Exercise passage ->

════════════════════

Archive

Archive for October, 2010

Great Weekend Flying

Sorry, no pictures this weekend, but it was a great weekend for flying!
.
My weekend actually began on Friday with some early morning touch and go’s. I was excited to try out the larger, 5.00 x 5 tires and 1/2 degree alignment shim I had installed late Sunday afternoon before I had to go to work on Monday. I’m very happy to report that one or the other (the shim or the tires) turned my airplane into a much more docile bird on landings and ground handling.
.
I’m not ready to call it a pussycat, but it’s MUCH more controllable now. I still like the concept of using 11.000 x 4 x 5 tires because I think they look more proportional. I plan to re-install the little tires and try them one more time with the gear more properly aligned before I give up on them completely.
.
I’m still dealing with camber issues. My gear legs splay out a fair bit which causes the top of the tire to tip inward toward the fuselage. From a handling standpoint, this isn’t all that significant. However, it really burns through the tires because all the stress from ground operations is focused on a small segment–perhaps 1/3–of the tire rather than spread out over the entire width of the tire.
.
I can’t believe the amount of controversy a thing such as landing gear alignment can cause on the internet forums. For camber, the debate is whether or not you should have the wheel at 0 degrees of tilt with weight on or off the wheels. I.e., is it desirable to touch down with the wheels at zero degrees and then accept a certain amount of splaying out when weight is applied or should the bottom of the tire be pointed inward somewhat so that as the landing gear absorb the weight of the plane, the wheels reach a zero degree state.
.

════════════════════

Provided data ->
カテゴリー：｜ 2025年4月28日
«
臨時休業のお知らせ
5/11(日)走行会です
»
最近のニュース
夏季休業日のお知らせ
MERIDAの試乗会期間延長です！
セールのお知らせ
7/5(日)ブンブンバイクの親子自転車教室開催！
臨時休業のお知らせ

════════════════════

Check your understanding ->
• 1. In the flying blog post, what size were the larger tires put on the airplane?
• 2. List every day of the week that the flying blog post names.
• 3. Continue the flying blog post from its final sentence.
The data come from a separate source and are unrelated to the flying blog post.

Task-by-task answers ->
• 1. 5.00 x 5

• 2. Friday, Sunday, Monday

• 3.
I’m going to do my best to achieve zero degrees of camber with weight on the wheels. My reasoning is that the majority of time the wheels are touching the ground, the tires are supporting the full weight of the aircraft. The time with the wheels on the ground without the full weight of the aircraft is transitory and short-lived. If nothing else, I’m sick of listening to people tell me my tires are tilted.
.
As for toe in/out. I’m shooting for zero. If I have to error one way or the other, I’m going to error to slightly XXXXX. Ha! I’m not saying. Talk about controversy. You’d think we’re arguing about Ford vs. Chevy when people start talking about toe in versus toe out. I’ve got a pretty good idea which I prefer based on discussions with experienced folks who’ve flown and built a wide variety of aircraft. So far, it’s working very well.
.
After I’m finished fooling with my alignment, I plan on having a machinist bevel the bases of a new set of Grove aluminum axles that I recently purchased. I’d rather not fly around with a half-pound of shims on my axles, so I’m hoping that beveling the bases will get me in the ballpark and only minor, if any, shimming will be required.
.
Enough of the technical stuff. I built this thing to fly, right?!?
.
Yesterday morning, I got up very early. I wanted to get to the airport in time to make sure my plane was bug-free and ready for the airport open house that was being held at Syracuse, KS (3K3). A little bout of insomnia provided me with plenty of extra time so I decided to start my day of flying with breakfast at Greeley, CO (KGXY).
.
I had the biscuits and gravy while I sat and read a few pages on my Kindle ebook reader. I dragged my plane 100 feet over to the self-serve pump and topped off for the 200 nautical mile journey to Syracuse.
.
I’ve been tweaking the K-factor on my JPI fuel flow for about 30 hours now. For all practical purposes, I’m done tinkering. The JPI said I needed to fill 5.8 gallons and I actually filled 5.74 gallons. That’s pretty danged close in my book! A VERY useful piece of equipment, if you asked me.
.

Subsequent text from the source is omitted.